• [SOURCE PASSAGE]
Long Live The Queen

Published: 01 November, 2008 - Featured in Skin Deep 166, November, 2008

The 5th Annual Ink 'N' Iron Tattoo Festival

Oh my God! They did it again. Tattoos, music, custom hot-rods, carnival rides, pin-up girls, booze, art, burlesque and beautiful people... everywhere! Eye candy in all directions, a constant stream of over-stimulation to my brain, and all onboard a historic 1930s ship that sits quietly moored in Long Beach, CA, know to the greater world as the Queen Mary.

Her Haunted Royal Highness is a gracious host to the international Ink ‘n’ Iron festival. Now in its fifth year of existence, and although I’ve yet to see a ghost (and believe me, it’s not from lack of hunting), there’s something mysterious going on about this ship. She grabs hold of you, she twists and turns and spits you out – leaving you confused and exhausted in such a brilliant way that you’re not too sure how you feel as you travel home. Now mind you, that could also be due to the incredible expo that Trace Edwards and Riun Van Driessche put on every year. These guys blow me away.

The festival ran three full days this year at the beginning of June. I arrived on Friday, ready for a killer weekend. After having attended last year’s event, I knew exactly what I was in for. Or did I? Trace had warned me about the scope of this year’s expo, and apparently he wasn’t kidding. If we’re talking about the basics, then we’re talking more space for custom cars and bikes, bigger stages, more food and more vendors. But if we’re getting down to the nitty-gritty then I should mention the stilt walkers co-mingling with the crowds, the aerial showgirls performing amidst the three open levels of the atrium exhibit hall aboard the ship, an incomparable collection of tattoo artists from around the world, a killer musical line-up including over forty bands, a burlesque show whose audience filled to maximum capacity every performance, a comprehensive art exhibit featuring work by some of the world’s top tattooists, a pin-up pageant of twelve gorgeous ladies and one long-ass-run-on sentence. To sum it up, the Ink ‘n’ Iron kicked a whole lot of ass!

• [EXTRACTED ENTRIES]

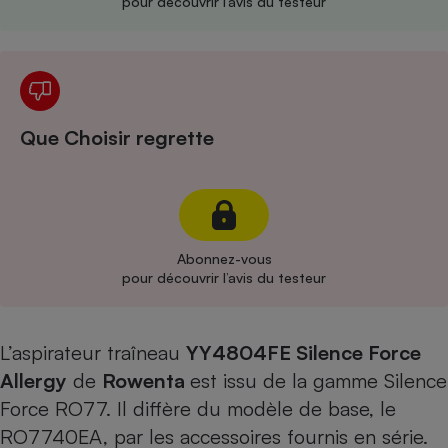
pour découvrir l’avis du testeur
Cafetière à expressos
Que Choisir regrette
Robot ménager
Abonnez-vous
pour découvrir l’avis du testeur
L’aspirateur traîneau
YY4804FE Silence Force
Allergy
de
Rowenta
est issu de la gamme Silence
Force RO77. Il diffère du modèle de base,
le
R
O7740EA
, par les accessoires fournis en série.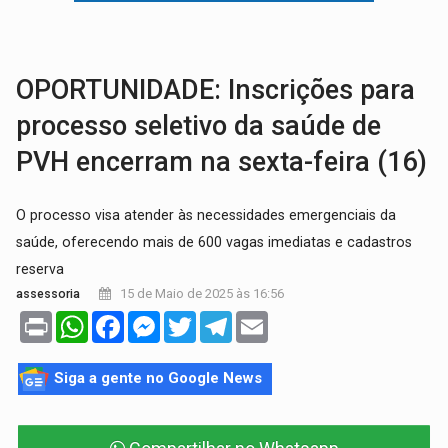
SOB SUSPEITA:
Entrega de 286 máquinas em Rondônia coincide com investig
ARTIGO:
Reter até 50% no distrato imobiliário é legal, mas não pode 
OPORTUNIDADE: Inscrições para
processo seletivo da saúde de
PVH encerram na sexta-feira (16)
O processo visa atender às necessidades emergenciais da
saúde, oferecendo mais de 600 vagas imediatas e cadastros
reserva
15 de Maio de 2025 às 16:56
assessoria
Print
WhatsApp
Facebook
Messenger
Twitter
Telegram
Email
Siga a gente no Google News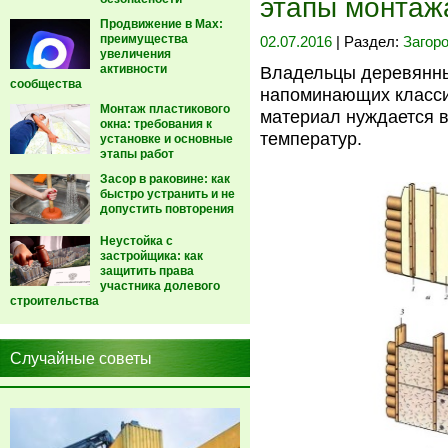
этапы монтаж
Продвижение в Max:
преимущества
02.07.2016
| Раздел:
Загор
увеличения
активности
Владельцы деревянны
сообщества
напоминающих классич
Монтаж пластикового
материал нуждается в
окна: требования к
температур.
установке и основные
этапы работ
Засор в раковине: как
быстро устранить и не
допустить повторения
Неустойка с
застройщика: как
защитить права
участника долевого
строительства
Случайные советы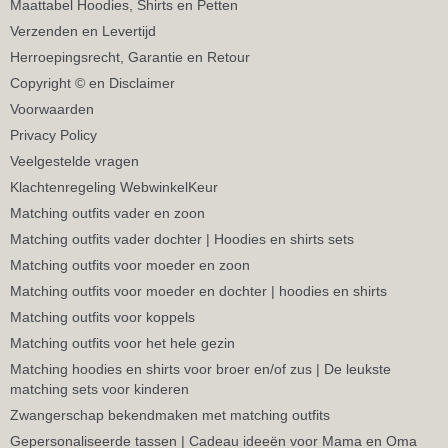
Maattabel Hoodies, Shirts en Petten
Verzenden en Levertijd
Herroepingsrecht, Garantie en Retour
Copyright © en Disclaimer
Voorwaarden
Privacy Policy
Veelgestelde vragen
Klachtenregeling WebwinkelKeur
Matching outfits vader en zoon
Matching outfits vader dochter | Hoodies en shirts sets
Matching outfits voor moeder en zoon
Matching outfits voor moeder en dochter | hoodies en shirts
Matching outfits voor koppels
Matching outfits voor het hele gezin
Matching hoodies en shirts voor broer en/of zus | De leukste
matching sets voor kinderen
Zwangerschap bekendmaken met matching outfits
Gepersonaliseerde tassen | Cadeau ideeën voor Mama en Oma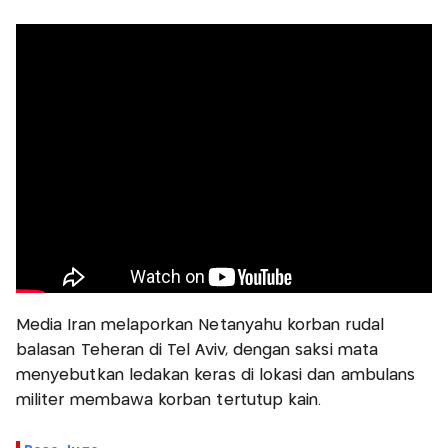
Media Iran melaporkan Netanyahu korban rudal
balasan Teheran di Tel Aviv, dengan saksi mata
menyebutkan ledakan keras di lokasi dan ambulans
militer membawa korban tertutup kain.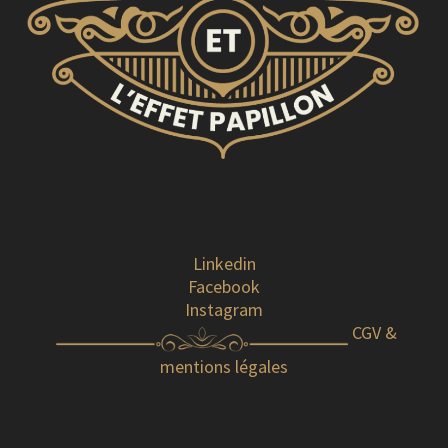
Linkedin
Facebook
Instagram
CGV &
mentions légales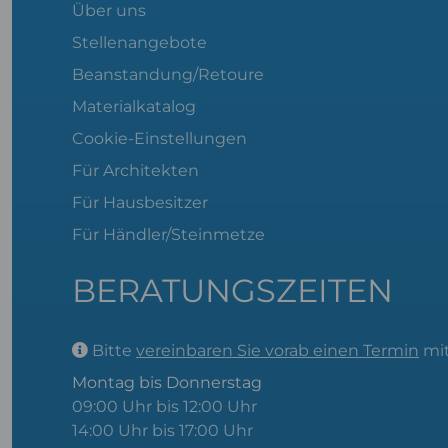
Über uns
Stellenangebote
Beanstandung/Retoure
Materialkatalog
Cookie-Einstellungen
Für Architekten
Für Hausbesitzer
Für Händler/Steinmetze
BERATUNGSZEITEN
Bitte
vereinbaren Sie vorab einen Termin
mit
Montag bis Donnerstag
09:00 Uhr bis 12:00 Uhr
14:00 Uhr bis 17:00 Uhr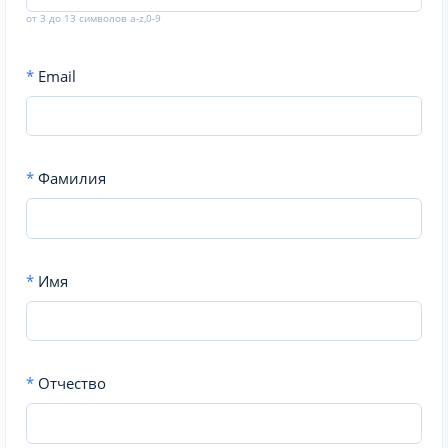
от 3 до 13 символов a-z,0-9
*
Email
*
Фамилия
*
Имя
*
Отчество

• [HOW TO COMPLETE THIS TASK] Write out the tattoo festival article word for word, from "Her Haunted Royal" up to and including "blow me away.". The lines were taken from a different source than the article.

• [RESULT]
Her Haunted Royal Highness is a gracious host to the international Ink ‘n’ Iron festival. Now in its fifth year of existence, and although I’ve yet to see a ghost (and believe me, it’s not from lack of hunting), there’s something mysterious going on about this ship. She grabs hold of you, she twists and turns and spits you out – leaving you confused and exhausted in such a brilliant way that you’re not too sure how you feel as you travel home. Now mind you, that could also be due to the incredible expo that Trace Edwards and Riun Van Driessche put on every year. These guys blow me away.